I love my cousin to death. We laughed, we cooked, we gazed at the fire. There is nothing like two women watching their kids wade into the sea up to their knees and think “why?” We literally told them there were no spare clothes. And then proceed to watch them get drenched up to their elbows. We stayed up looking in awe at the starry sky. We made up fire side tales. We ended every day with salty hair and rosey cheeks and clothes bathed in wood smoke. We ate a LOT of cheese. Because calories consumed outdoors just don’t count. Kids toasting marshmallows after dark don’t count as bedtime pudding.

Fire. An essential element to a micro adventure.

We have taken our two boys into the wild from the week they were born. By the time little one was three, they could cope with a 5 mile walk thanks to a carefully constructed tale (lie). In your pocket hide 10 foil wrapped chocolate coins and tell them about the forest/ beach/ river goblins. These goblins hide treats for children, but they run away if they hear moaning or whining. Tell them that the goblins don’t really like people, so you have to go far from the car parks. When your kids start to flag, say “ooooohhhh. This looks like goblin territory. See if you can find goblin chocolate.” I recon, I have got my two to run the next 3 miles looking for the foil in tree trunks, under stones etc. …you’re welcome.

But let me come back to rewilding. Yes, it is a word.
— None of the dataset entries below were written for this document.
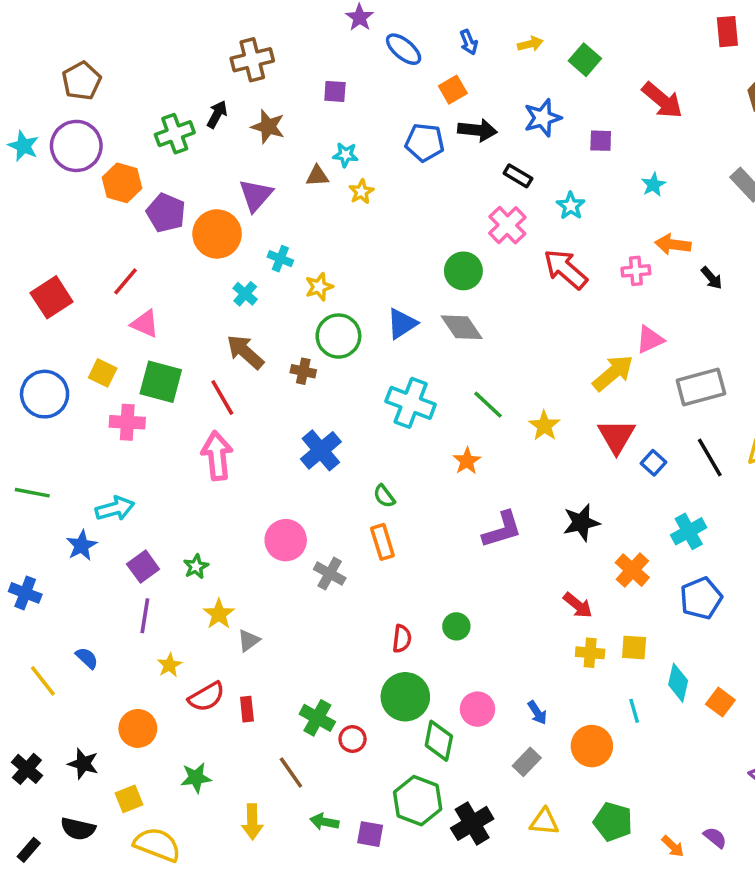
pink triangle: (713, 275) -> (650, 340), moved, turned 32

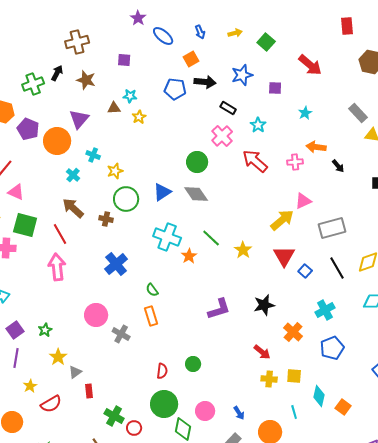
orange star: (467, 461) -> (189, 256), moved
red rectangle: (247, 709) -> (89, 391), moved

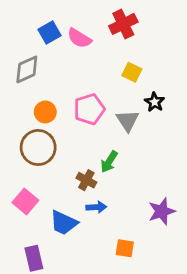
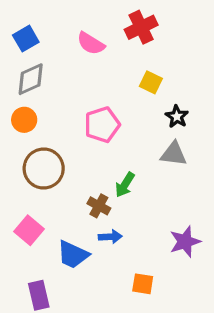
blue square: (49, 33) -> (26, 39), moved
orange circle: (45, 112) -> (24, 120), moved
gray triangle: (128, 121) -> (174, 154), moved, turned -50

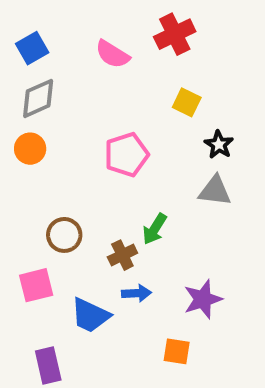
brown circle: (44, 169) -> (64, 235), moved, size x0.7
brown cross: (99, 206) -> (122, 255), turned 35
pink square: (29, 230) -> (36, 285), turned 36
purple star: (185, 242) -> (203, 299), moved

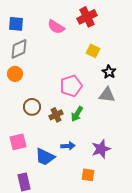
blue square: (32, 48) -> (16, 24), turned 35
pink pentagon: (126, 155) -> (71, 86), moved
brown circle: (64, 235) -> (32, 107), moved
brown cross: (122, 255) -> (56, 115), moved

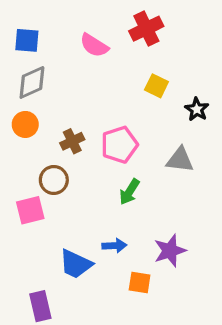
black star: (109, 72) -> (197, 109), moved
brown cross: (56, 115) -> (72, 141), moved
pink square: (18, 142) -> (30, 210), moved
orange square: (88, 175) -> (140, 283), moved

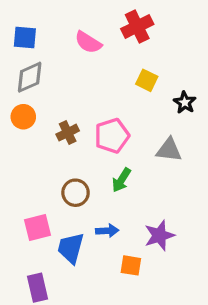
brown circle: (54, 180) -> (76, 193), moved
pink square: (30, 210) -> (38, 227), moved
blue trapezoid: (76, 264) -> (71, 248), turned 80

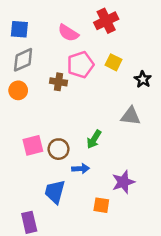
brown cross: (68, 133) -> (59, 82), moved, turned 35
pink pentagon: (112, 136) -> (80, 65), moved
pink square: (38, 227) -> (33, 145), moved
blue arrow: (107, 231) -> (80, 169), moved

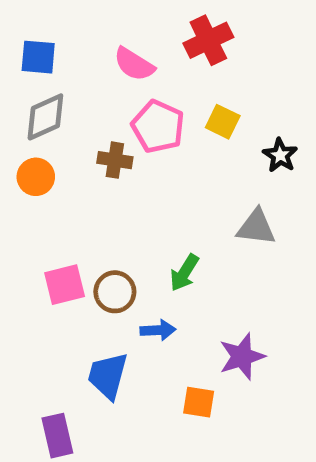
pink pentagon: (80, 65) -> (158, 127), turned -30

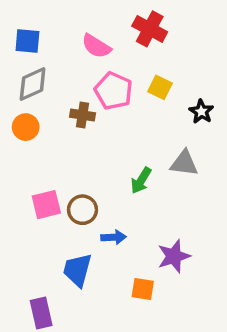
red cross: (208, 40) -> (150, 29), turned -36
green arrow: (184, 273) -> (141, 180), moved

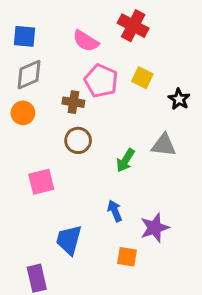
brown circle: (83, 210) -> (78, 140), moved
blue arrow: (114, 237) -> (115, 211), moved, turned -110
It is a very necessary word. Eventually, after three days and sunshine, and laughter, and fires the teenager relaxed. She slept better than she had done for a long time. She enjoyed playing croquet more than anyone. Pleasure we all got from scrabble was silly. Our hair was messy and wild. And in the middle of the night we walked barefoot in the dew to the toilets, amazed by how much shadow was cast by moonlight. No torch was necessary.

Brunch on the beach

We made our own rules and we made them as fun as we could make them.